Move the Justice Department Under the Federal Judiciary
In many Western democracies, the police function is the province of national courts, not the chief executive. In the American system, the concentration of massive, coercive, and lethal power under the presidency in the form of federal law enforcement and the military is an invitation for dictatorial rule by a committed authoritarian president. Trump’s failed gambit to install a puppet attorney general at the Justice Department in the week leading up to the Jan. 6 attempted coup was a warning that we ignore at our peril.
Congress must repeal the Judiciary Act of 1789 and the 1870 law creating the Justice Department under the executive branch and pass new legislation placing all federal law enforcement and U.S. Attorneys under the control of the federal judiciary, with the attorney general in day-to-day control of the law enforcement bureaucracy as is currently the case. However, in the revised system I propose, the AG would in turn answer to the Chief Justice of the Supreme Court, not the sitting president.
Moving the Justice Department out of the executive branch and placing it under the control of the federal judiciary would sharply reduce the total number of federal law enforcement officers available to an authoritarian president to violate the rights of Americans.

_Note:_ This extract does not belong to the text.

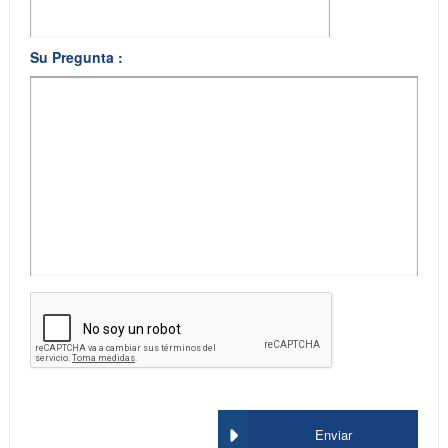
Su Pregunta :
Enviar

And because the Supreme Court decision in Trump v. U.S. applies only to the president in terms of immunity for criminal acts committed while in office, it would also mean that appointees or civil servants in any agency or department of the federal government considering following an illegal order would think twice before they do so because the courts could send the FBI to arrest them.
It’s true that a president’s pardon power could be wielded to engage in individual pardons or even a mass generalized pardon program as a means of thwarting arrests and prosecutions of federal employees who break the law. However, to preempt this, Congress should pass legislation that anyone pardoned by a sitting president for illegal acts for which they had been charged would be ineligible for reemployment with the federal government and no funds could be lawfully appropriated for any agency or department that attempts to reemploy such persons in defiance of the law.
Military Ground Force Structural and Chain of Command Reform
The American military was meant to be used only to protect the United States from external foreign aggression, not to be a back-up force for federal, state, or local law enforcement in actions aimed at domestic political protesters. Accordingly, with the exception of the XVIII Airborne Corps (which is needed for quick-reaction operations to protect American interests and allies overseas), all other existing Regular Army and Air Force combat units should be transferred to the control of the National Guard in the states where they are currently deployed.
Such a restructuring would still allow future presidents to call up Army and Air Force units in the event of Congressional authorization for the use of military force or an actual declaration of war. This would otherwise ensure that the lethal combat power of the Army and Air Force remain under decentralized state control of their respective governors. The relatively small size and foreign operations focused posture of the U.S. Marine Corps make it less of a potentially useful tool of repression in the hands of an out-of-control president.
Abolish the Department of Homeland Security
A sprawling entity created by Congress without intelligent or considered debate in the period after the 9/11 attacks, the Department of Homeland Security should be dismantled and its constituent law enforcement placed under the control of the federal judiciary under the day-to-day control of the attorney general. This approach would not only further restrict a potential authoritarian president’s pool of armed agents to potentially go after political opponents, but it would also create a more rational allocation of national law enforcement personnel and assets.
Every proposal I’ve suggested would require only legislative action by Congress, not any constitutional amendments.
More broadly in the political sense, the proposals recognize that preventing the destruction of the Republic in the MAGA or post-MAGA/New Right era is about using the legislative process and the law to restore actual checks on executive power by eliminating the domestic concentration of that power in the executive branch.
Would all of this be controversial, especially among MAGA or MAGA-adjacent members of Congress? Almost certainly … but that’s no reason not to take whatever action possible to prevent amother Jan. 6 political nightmare and its aftermath. Whether Harris will embrace this kind of approach if elected is something only time will tell. But it is troubling that she or her party thus far are not showing any signs that they are seriously thinking of steps to avoid a repeat.